■ Exercise ■
Scan the records for lines with the word "wrist", and copy every such line.

── Given entries ──

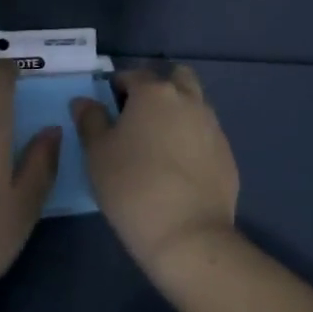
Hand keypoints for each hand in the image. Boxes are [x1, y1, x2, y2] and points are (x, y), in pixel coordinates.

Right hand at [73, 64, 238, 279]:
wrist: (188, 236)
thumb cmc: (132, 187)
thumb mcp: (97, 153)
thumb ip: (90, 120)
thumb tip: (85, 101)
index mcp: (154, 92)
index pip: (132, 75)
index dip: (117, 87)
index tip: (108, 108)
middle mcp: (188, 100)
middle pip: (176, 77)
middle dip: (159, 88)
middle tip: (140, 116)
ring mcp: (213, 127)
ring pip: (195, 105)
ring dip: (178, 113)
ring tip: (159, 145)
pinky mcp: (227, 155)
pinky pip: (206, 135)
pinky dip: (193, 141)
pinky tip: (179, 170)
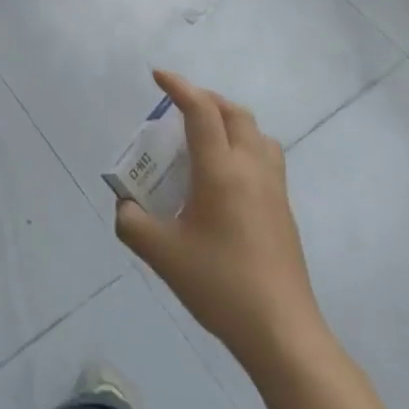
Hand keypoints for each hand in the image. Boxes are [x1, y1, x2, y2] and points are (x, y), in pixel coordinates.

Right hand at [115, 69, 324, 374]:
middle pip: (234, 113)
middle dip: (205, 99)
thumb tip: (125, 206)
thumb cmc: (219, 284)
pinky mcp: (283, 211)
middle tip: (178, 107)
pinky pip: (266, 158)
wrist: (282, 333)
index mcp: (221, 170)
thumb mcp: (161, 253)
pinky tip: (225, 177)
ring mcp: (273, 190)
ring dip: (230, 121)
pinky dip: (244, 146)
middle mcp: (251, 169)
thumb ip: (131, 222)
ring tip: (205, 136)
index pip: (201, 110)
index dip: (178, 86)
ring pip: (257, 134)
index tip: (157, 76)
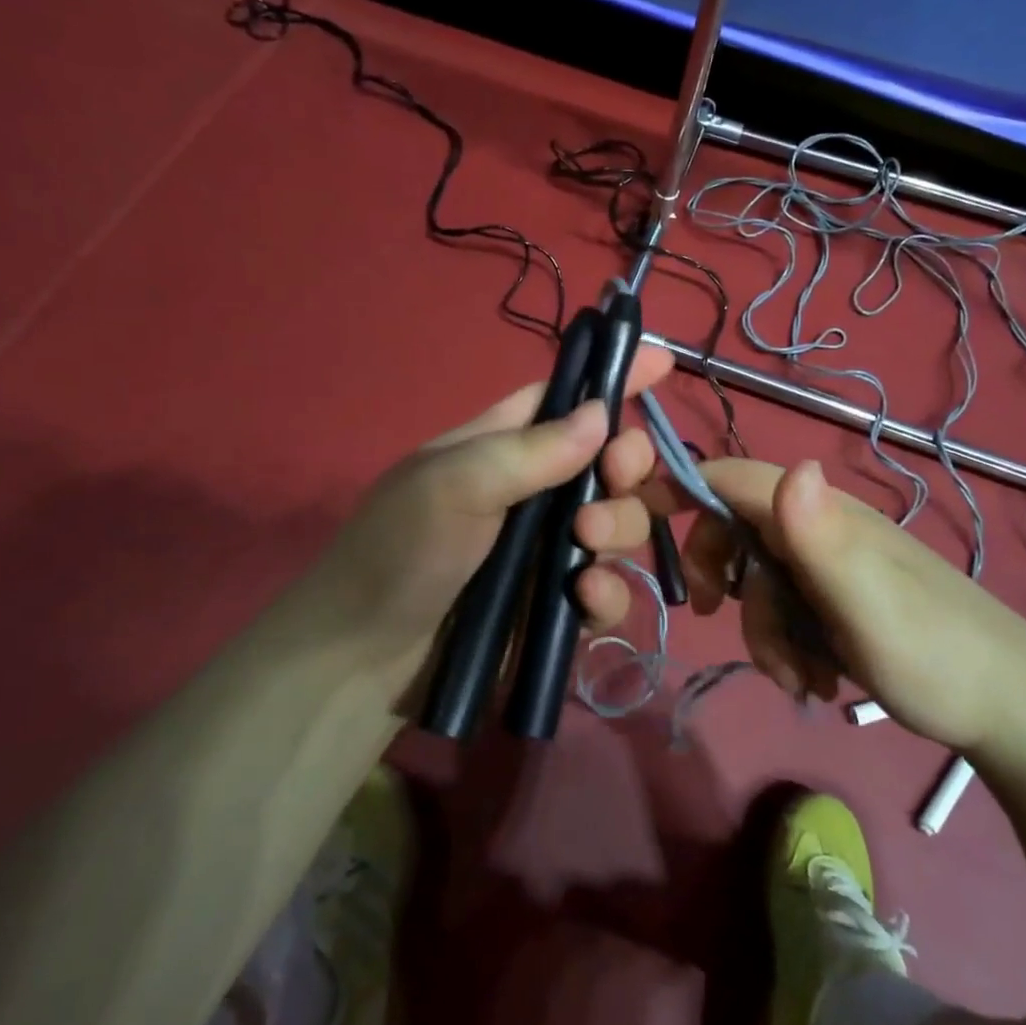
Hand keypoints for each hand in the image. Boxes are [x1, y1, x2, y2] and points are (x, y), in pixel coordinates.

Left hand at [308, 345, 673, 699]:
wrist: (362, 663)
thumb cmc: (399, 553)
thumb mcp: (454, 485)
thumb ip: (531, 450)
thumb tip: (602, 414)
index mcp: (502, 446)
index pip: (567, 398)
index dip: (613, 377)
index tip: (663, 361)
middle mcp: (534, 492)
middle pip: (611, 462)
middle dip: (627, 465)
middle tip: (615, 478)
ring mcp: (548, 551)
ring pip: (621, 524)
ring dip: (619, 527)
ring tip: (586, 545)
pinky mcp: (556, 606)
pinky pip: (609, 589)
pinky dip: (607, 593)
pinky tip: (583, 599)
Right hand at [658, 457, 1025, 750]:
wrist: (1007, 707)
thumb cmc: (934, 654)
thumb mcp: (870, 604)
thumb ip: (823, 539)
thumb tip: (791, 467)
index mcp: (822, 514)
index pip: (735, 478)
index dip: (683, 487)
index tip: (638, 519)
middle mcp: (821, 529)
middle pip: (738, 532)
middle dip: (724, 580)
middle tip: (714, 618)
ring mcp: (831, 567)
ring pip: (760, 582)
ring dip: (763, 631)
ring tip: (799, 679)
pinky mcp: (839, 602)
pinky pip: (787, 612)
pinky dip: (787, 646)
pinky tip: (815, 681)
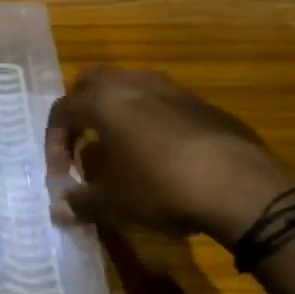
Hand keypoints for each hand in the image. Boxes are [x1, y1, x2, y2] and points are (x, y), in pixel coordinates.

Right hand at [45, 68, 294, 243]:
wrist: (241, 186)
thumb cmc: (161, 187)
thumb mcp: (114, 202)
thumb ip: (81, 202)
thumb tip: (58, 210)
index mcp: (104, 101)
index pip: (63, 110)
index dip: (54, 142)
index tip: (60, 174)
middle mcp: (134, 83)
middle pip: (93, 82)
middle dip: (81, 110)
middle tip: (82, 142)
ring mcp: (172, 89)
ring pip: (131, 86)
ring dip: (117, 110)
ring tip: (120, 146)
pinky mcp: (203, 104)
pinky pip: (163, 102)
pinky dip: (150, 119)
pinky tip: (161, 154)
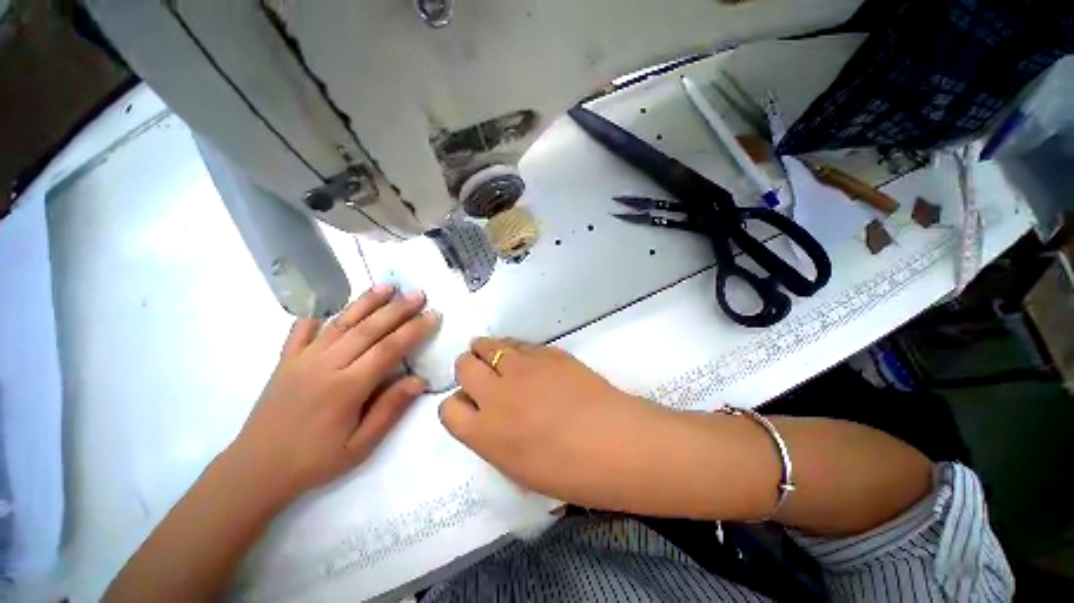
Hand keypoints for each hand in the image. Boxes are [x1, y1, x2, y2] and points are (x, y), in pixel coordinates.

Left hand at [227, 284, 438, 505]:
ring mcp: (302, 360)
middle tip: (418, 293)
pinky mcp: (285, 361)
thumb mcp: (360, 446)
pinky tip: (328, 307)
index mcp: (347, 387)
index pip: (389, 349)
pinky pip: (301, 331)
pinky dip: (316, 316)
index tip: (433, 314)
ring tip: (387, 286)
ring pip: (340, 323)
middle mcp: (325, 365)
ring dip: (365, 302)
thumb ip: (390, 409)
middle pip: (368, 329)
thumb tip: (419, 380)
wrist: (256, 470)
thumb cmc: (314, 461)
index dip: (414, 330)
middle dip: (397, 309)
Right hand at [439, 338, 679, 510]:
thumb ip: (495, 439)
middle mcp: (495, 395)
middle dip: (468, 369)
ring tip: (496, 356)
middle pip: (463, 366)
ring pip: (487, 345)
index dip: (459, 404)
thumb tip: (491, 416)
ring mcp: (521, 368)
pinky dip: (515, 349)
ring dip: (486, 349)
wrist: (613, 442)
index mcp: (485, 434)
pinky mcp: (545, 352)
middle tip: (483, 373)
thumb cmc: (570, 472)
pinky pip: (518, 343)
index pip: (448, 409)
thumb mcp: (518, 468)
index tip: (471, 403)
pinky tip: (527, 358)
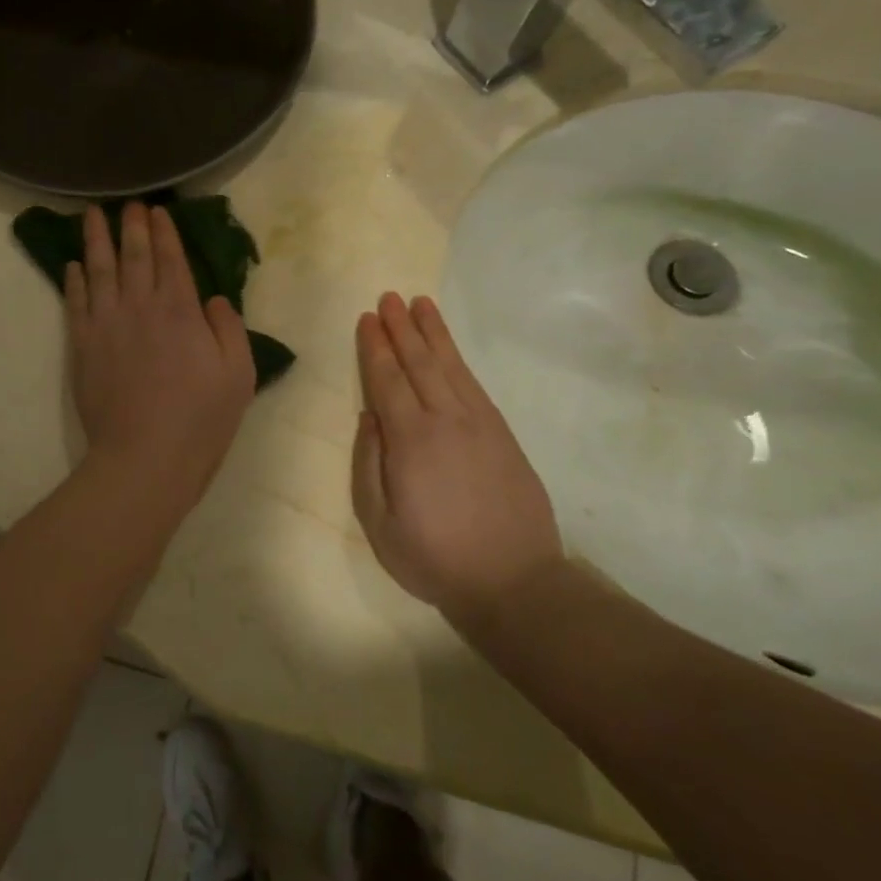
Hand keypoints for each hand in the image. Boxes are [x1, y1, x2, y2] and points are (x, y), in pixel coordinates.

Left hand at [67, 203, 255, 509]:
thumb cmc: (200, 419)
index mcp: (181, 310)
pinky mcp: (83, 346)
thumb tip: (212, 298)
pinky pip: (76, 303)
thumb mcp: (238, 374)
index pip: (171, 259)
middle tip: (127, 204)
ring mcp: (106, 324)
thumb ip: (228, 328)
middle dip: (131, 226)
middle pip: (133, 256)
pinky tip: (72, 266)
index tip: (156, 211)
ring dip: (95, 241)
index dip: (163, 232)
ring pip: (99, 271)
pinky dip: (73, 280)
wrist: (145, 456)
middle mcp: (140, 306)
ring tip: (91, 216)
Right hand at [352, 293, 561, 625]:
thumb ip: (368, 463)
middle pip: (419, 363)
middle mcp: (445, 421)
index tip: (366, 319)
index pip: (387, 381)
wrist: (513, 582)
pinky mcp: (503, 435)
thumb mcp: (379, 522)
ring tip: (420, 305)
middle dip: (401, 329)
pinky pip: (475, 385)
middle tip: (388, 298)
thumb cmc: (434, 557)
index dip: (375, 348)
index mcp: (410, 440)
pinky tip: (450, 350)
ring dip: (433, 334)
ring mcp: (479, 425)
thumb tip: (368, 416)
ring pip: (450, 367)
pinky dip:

───

■ Answer for this exercise ■
wrist: (188, 236)
wrist: (282, 333)
wrist: (362, 663)
wrist: (1007, 707)
wrist: (241, 186)
wrist: (256, 470)
wrist: (613, 442)
wrist: (145, 456)
wrist: (513, 582)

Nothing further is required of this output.